Typological studies require datasets that represent the diversity of the languages of the world. However, Paralex datasets, as is often the case with corpora, tend to be biased towards Indo-European languages. Many large language families are not even represented. If you have some language data that could extend the coverage of Paralex datasets, converting it to the standard would be an invaluable contribution.

Accessing datasets

Most Paralex datasets are released on the Paralex Zenodo community. The Zenodo community allows to browse current datasets, retrieve the metadata and download the files.

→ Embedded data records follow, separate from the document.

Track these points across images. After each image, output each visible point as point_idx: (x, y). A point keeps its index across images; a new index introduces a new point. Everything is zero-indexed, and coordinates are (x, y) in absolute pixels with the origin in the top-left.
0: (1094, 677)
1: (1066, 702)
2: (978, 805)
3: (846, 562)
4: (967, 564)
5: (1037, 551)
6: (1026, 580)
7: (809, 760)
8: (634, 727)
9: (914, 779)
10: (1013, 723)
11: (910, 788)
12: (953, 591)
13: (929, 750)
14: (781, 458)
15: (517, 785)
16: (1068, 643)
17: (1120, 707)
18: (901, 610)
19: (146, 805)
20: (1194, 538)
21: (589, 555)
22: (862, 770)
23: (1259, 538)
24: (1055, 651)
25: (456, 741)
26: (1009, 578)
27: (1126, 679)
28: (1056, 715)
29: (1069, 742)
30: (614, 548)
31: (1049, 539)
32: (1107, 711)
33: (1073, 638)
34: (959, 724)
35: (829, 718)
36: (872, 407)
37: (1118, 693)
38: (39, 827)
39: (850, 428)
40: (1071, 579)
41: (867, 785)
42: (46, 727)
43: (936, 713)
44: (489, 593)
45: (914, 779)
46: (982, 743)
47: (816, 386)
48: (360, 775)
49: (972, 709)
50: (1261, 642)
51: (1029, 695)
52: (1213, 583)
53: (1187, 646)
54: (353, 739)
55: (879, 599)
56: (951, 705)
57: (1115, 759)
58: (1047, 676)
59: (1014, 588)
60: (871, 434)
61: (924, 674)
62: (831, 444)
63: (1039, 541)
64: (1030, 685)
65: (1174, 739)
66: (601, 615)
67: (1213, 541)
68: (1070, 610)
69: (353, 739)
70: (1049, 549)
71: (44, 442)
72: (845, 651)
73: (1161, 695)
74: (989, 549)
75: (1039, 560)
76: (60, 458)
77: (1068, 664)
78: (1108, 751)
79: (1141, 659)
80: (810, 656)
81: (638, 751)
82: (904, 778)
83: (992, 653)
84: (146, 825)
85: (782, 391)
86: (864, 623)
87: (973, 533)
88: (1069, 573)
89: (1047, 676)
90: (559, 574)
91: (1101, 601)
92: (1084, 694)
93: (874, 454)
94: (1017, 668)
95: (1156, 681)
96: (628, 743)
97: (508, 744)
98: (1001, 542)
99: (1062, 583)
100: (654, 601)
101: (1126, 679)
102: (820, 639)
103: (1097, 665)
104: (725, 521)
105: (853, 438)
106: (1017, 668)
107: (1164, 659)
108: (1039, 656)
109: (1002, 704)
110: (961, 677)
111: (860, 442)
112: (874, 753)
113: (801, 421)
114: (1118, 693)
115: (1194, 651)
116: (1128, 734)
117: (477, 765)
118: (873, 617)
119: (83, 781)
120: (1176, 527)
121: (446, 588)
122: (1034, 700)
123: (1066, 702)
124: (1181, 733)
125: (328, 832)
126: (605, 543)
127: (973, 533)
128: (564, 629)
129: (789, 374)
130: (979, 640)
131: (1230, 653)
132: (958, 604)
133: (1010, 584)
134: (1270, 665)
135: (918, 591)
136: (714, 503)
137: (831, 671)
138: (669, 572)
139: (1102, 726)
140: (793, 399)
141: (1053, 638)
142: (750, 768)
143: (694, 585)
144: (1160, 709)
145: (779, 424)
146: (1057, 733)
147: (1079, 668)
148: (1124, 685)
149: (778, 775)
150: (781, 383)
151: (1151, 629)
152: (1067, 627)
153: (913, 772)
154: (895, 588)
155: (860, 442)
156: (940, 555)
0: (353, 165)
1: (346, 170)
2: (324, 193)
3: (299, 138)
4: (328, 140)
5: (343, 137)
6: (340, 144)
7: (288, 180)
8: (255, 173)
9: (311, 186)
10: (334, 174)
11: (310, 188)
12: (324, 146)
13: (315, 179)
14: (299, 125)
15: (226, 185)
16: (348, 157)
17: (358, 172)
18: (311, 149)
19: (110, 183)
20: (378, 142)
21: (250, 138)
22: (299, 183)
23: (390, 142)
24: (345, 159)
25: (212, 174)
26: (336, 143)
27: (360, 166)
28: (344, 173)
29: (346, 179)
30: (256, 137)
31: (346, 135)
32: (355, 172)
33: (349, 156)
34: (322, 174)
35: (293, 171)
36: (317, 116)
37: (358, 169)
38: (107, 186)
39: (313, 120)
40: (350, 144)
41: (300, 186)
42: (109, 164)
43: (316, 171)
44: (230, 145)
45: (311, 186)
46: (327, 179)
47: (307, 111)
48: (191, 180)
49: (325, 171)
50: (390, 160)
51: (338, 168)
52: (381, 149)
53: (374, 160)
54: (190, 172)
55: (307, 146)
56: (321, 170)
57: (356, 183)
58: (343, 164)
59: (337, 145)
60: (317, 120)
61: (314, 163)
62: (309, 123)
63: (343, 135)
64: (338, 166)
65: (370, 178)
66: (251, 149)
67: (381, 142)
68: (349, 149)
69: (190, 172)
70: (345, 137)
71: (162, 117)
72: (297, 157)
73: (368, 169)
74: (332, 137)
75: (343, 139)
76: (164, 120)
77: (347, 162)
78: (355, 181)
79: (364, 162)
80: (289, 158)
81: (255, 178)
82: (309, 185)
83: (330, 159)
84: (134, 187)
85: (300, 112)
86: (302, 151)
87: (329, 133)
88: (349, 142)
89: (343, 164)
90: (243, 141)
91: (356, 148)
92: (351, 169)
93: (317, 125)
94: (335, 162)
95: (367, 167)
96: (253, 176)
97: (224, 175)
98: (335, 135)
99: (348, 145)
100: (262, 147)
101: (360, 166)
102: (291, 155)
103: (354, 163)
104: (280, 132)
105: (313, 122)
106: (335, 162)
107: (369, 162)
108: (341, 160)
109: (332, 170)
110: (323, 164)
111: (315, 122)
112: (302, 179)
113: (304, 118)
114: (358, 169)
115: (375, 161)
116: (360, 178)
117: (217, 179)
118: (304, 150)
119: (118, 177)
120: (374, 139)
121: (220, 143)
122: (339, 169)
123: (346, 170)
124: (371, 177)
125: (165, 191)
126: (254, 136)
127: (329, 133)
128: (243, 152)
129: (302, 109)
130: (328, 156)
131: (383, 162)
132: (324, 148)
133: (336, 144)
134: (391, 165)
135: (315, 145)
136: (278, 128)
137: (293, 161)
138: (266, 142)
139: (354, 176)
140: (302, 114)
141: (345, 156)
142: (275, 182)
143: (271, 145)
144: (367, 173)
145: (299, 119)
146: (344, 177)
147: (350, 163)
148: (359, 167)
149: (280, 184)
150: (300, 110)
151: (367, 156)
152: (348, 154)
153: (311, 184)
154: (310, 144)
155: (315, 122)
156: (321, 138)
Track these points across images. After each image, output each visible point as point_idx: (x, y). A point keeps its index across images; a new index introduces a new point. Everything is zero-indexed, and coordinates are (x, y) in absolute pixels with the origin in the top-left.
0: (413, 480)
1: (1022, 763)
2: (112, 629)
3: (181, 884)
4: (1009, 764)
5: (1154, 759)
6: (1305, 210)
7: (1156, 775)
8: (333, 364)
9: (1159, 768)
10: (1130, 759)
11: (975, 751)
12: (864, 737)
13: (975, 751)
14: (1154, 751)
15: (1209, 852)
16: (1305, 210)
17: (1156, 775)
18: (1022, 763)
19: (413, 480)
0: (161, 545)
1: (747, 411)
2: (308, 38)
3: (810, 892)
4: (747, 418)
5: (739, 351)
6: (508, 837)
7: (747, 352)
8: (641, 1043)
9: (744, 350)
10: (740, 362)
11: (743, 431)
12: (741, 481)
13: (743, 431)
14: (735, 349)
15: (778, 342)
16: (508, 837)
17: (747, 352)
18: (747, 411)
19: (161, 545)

Download the datasets on Zenodo

The paralex package also provides a simple command line interface to browse and download datasets:

paralex list # Returns all available datasets*
paralex get <ZENODO_ID> --output <PATH>  # Downloads the dataset with id ZENODO_ID to PATH
Optional arguments

list accepts the following arguments:

  • --iso <ISO> followed by iso codes filter the list of datasets and displays only matching datasets.
  • -o/--output <PATH> saves the dataset list as a CSV table to PATH.

get accepts the following arguments:

  • -o/--output <PATH> saves the dataset list as a CSV table to PATH.

Existing datasets

Coverage

The chart below shows the current language family coverage of Paralex.

Dataset contributors: Mari Aigro, Matthew Baerman, Sacha Beniamine, Olivier Bonami, Jules Bouton, Alessandra T. Cignarella, Maximin Coavoux, Maria Copot, Valts Ernštreits, Matías Guzmán Naranjo, Sims-Williams, Helen, Borja Herce, Ana R. Luís, Francesco Mambrini, Zemp, Marius, Giovanni Moretti, Marco Passarotti, Matteo Pellegrini, Fernando Perdigão, Bogdan Pricop, Tuuli Tuisk

Missing languages

The table below lists the 5 largest language families (according to Glottolog) that are not represented at all in Paralex datasets.

Language family Number of languages in Glottolog
Austronesian 4095
Nuclear Trans New Guinea 832
Pama-Nyungan 642
Austroasiatic 526
Bookkeeping 383

The 5 largest languages with more than 50 millions of L1 speakers that are not covered in Paralex:

ISO 693 Language L1 Speakers (M) Family Branch
cmn Mandarin Chinese 941 Sino-Tibetan Sinitic
eng English 380 Indo-European Germanic
hin Hindi 345 Indo-European Indo-Aryan
ben Bengali 237 Indo-European Indo-Aryan
rus Russian 148 Indo-European Balto-Slavic

These statistics are automatically extracted from the Paralex Zenodo community. The source for the number of speakers is Ethnolog (2024).